3.1 Designing a Mentorship-focused Program: A Step-by-Step Approach

There are four steps in designing a mentorship-focused program:

STEP 1: Design your program and develop a mentoring roadmap

What are your goals? What participants are you looking for? Different individuals can play a role in mentoring. For initial ideas, we outline three different types of mentoring roles that can happen within libraries:

  • Librarians as mentors
  • Youth as mentors
  • Adult mentors (community mentors)

Youth communities with unique information needs such as non-native speakers of English, homeschoolers, or those from immigrant and refugee communities may need additional support that extend beyond the library. Therefore, it’s important to understand your community and begin developing your mentoring roadmap, or basic plan for how you will execute your program.

Your mentoring roadmap can include goals and objectives, a timeline, schedule, deliverables, and potential risks.

Some initial questions to consider in developing your mentoring program are:

  • What are the young person’s goals? What are the mentor’s goals?
  • How would the youth, library, and greater community benefit?
  • What specific knowledge, skills, and competencies do you look for in a mentor?
  • What types of access to mentors outside the library do you have?

During the planning of your mentoring roadmap, evaluate the following elements:

  • Target communities (e.g., specific occupations, demographics, community partners; similar backgrounds to specific youth)
  • Skills and expertise related to the program (e.g. software or computing background for coding)
  • Marketing or recruitment plan
  • Outline of training or orientation sessions
  • Materials and brochures for mentors and mentees
  • Format of the program (One-on-one or group mentoring, workshop setting, virtual or in person, partnership with a community organization or school, mentorship included into an established program)
  • Commitments expected: (e.g., In our program, we are looking for someone to share an hour of their time each week to____)

STEP 2: Connect with mentors/mentees

The Young Adult Library Services Association (YALSA) outlines some key competencies to look for in mentors, including:

  • Interest in helping others learn, both in one-on-one and in small group situations
  • Demonstrated commitment to lifelong learning
  • Time commitment to participate in all aspects of the program1

In addition, consider that “youth are often the ones to approach adults as potential mentors.”2 You might be able to help facilitate the connection. Talk to and observe your youth community and their interests. Perhaps you can help introduce potential mentees to mentors who can help them reach their goals.

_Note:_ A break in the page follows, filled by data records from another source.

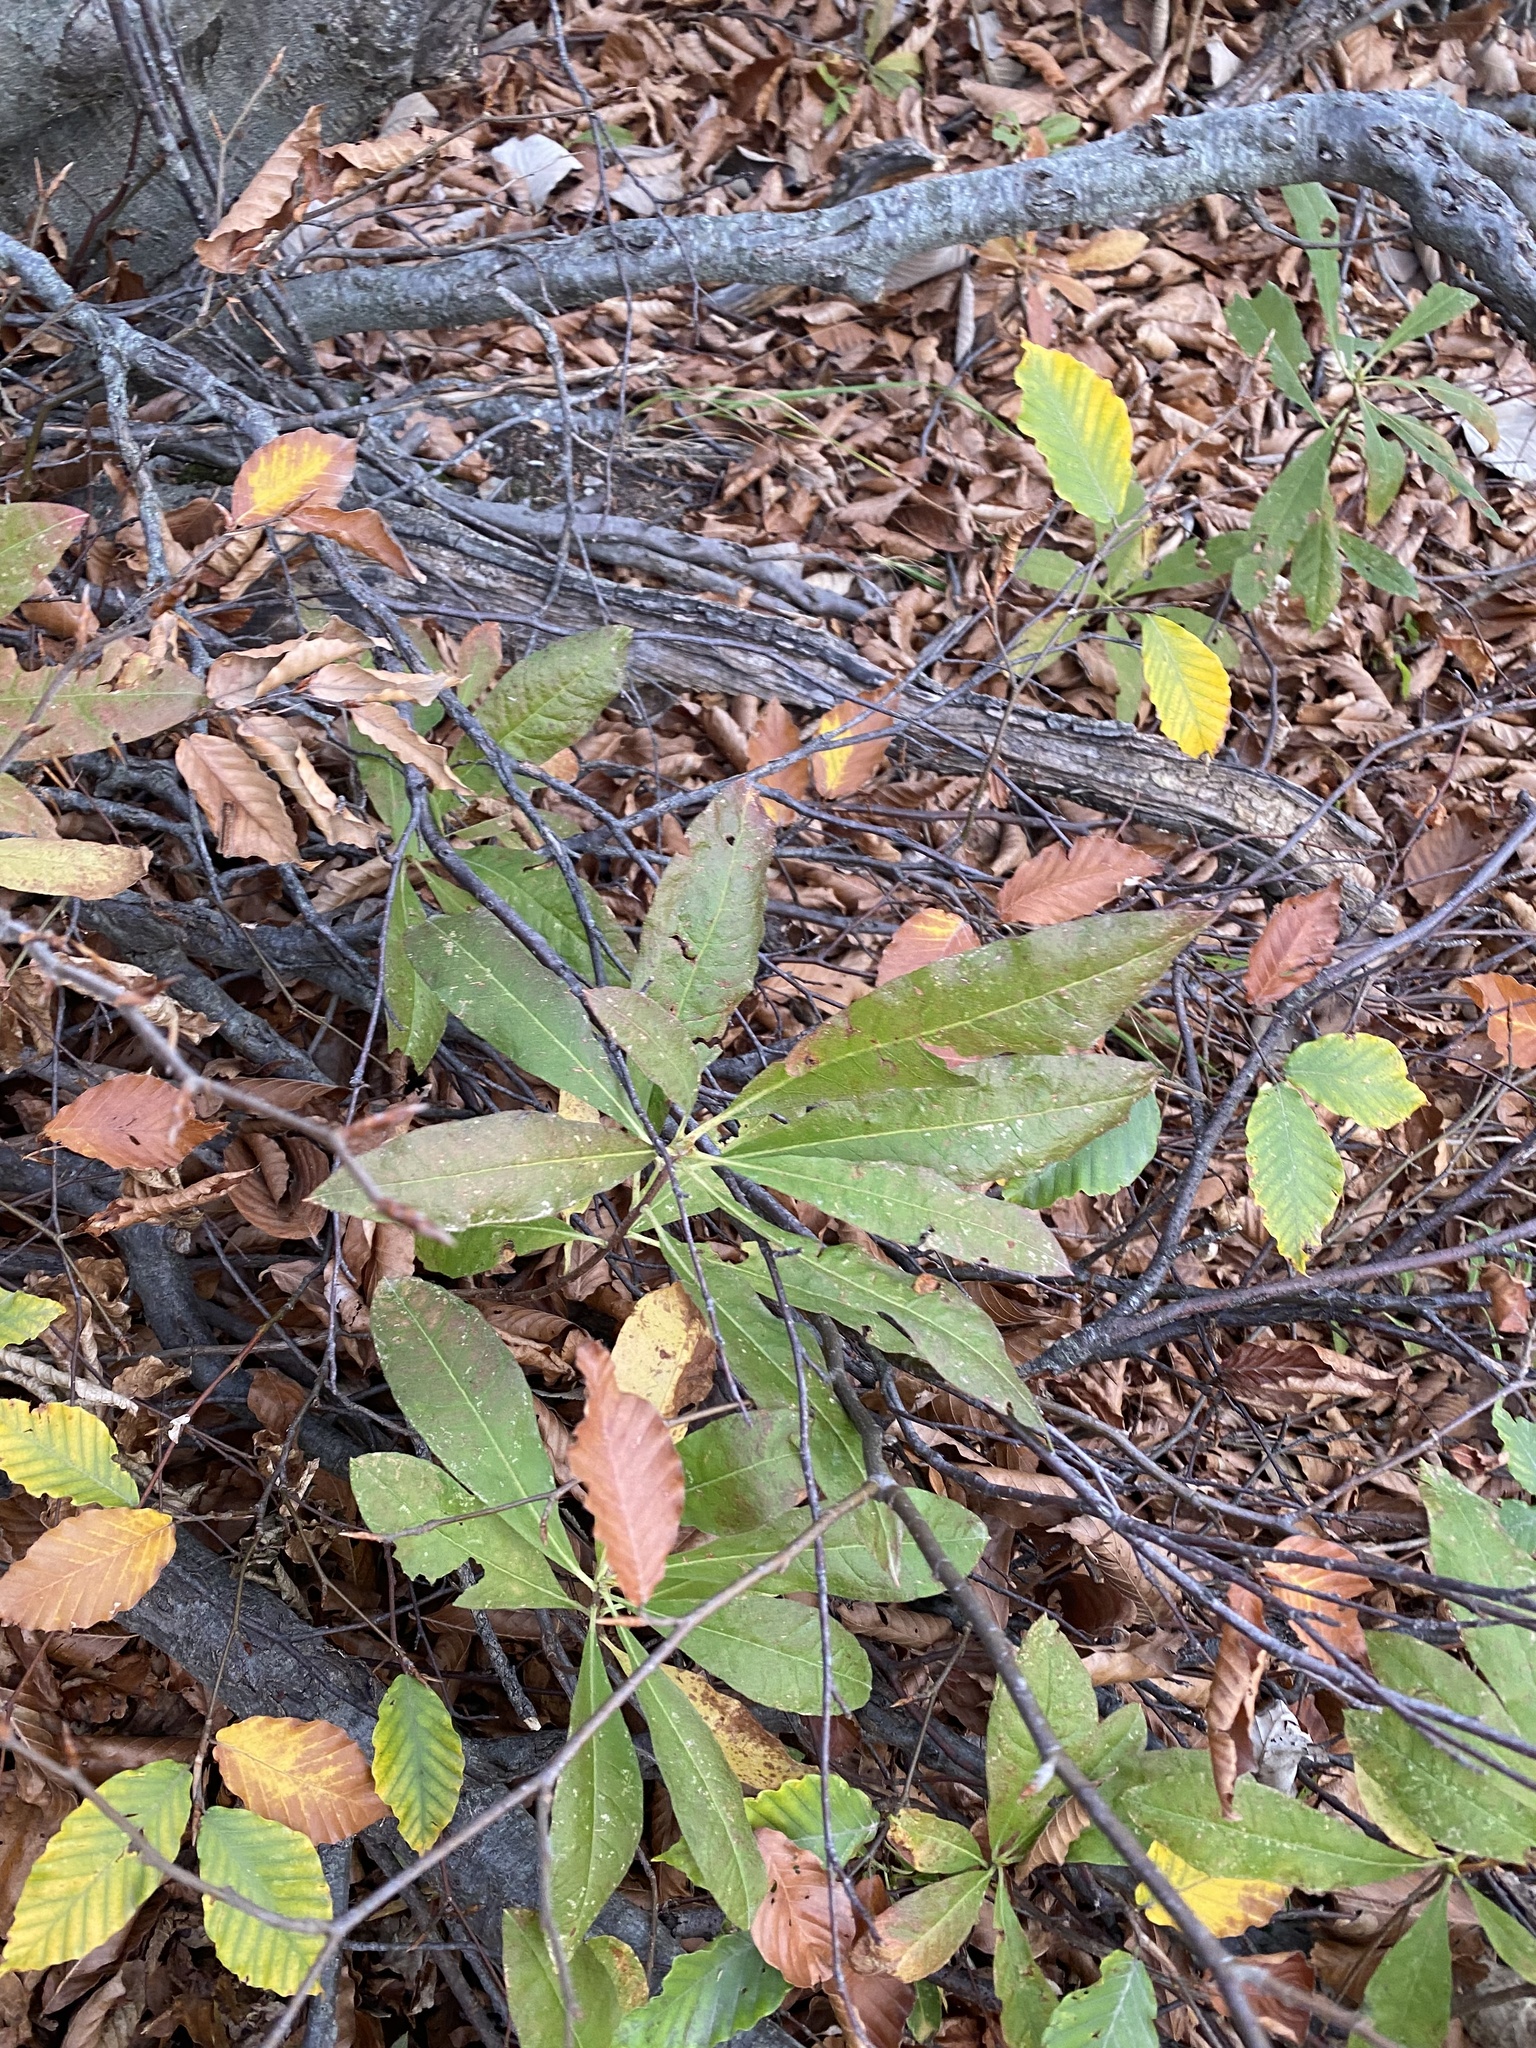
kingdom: Plantae
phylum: Tracheophyta
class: Magnoliopsida
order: Ericales
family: Ericaceae
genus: Rhododendron
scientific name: Rhododendron luteum
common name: Yellow azalea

Think about your matching process:

  • How will mentors be recruited and matched? Are you looking for teens to be paired with others that share their lived experiences (similar background)?
  • What type of on-boarding or training will mentors be offered?
  • Is there any incentive/recognition for the mentors?

Make a plan for launching or promoting the mentoring opportunities or connecting with possible community partners and organizations. Craft a message and talking points to deliver and present to local organizations (see the Community Partnerships module).

STEP 3: Guide both your mentors and mentees

For longer term situations, how do you plan to support the mentors and mentee relationships over time? Some ideas include:

  • Regular checkins
  • Orientation sessions
  • Facilitation of mentor led programming. Will you help facilitate and work with youth while the mentor shares their expertise?
  • Training for mentors
  • Support materials for mentors such as guides or handbooks. These materials may include:
    • Expectations and boundaries; What the mentor’s role is and isn’t
    • Best practices for communicating with youth
    • Suggestions for building rapport
    • Factors affecting teen development (see Youth Development for ideas)

For longer term situations, research evidence suggests providing ways that mentors and mentees can have a “closure ritual”, or final meeting and activity to positively, rather than abruptly, end the mentoring relationship.3

STEP 4: Checking in or evaluating the relationship

How will you evaluate mentoring programs/relationships? Here are few questions to ask:

  • What learning is taking place?
  • What were the mentor and mentee’s goals? Are they reaching them?
  • If desired or appropriate, how can we sustain the relationship over time?
  • Are both parties satisfied with the relationship?

1: Teen Services Competencies for Library Staff. YALSA, 2017.

2: Personal interview with Shannon Lake, April 7, 2017.

3: DuBois, D. L., & Karcher, M. J. (Eds.). (2013). Handbook of youth mentoring. SAGE.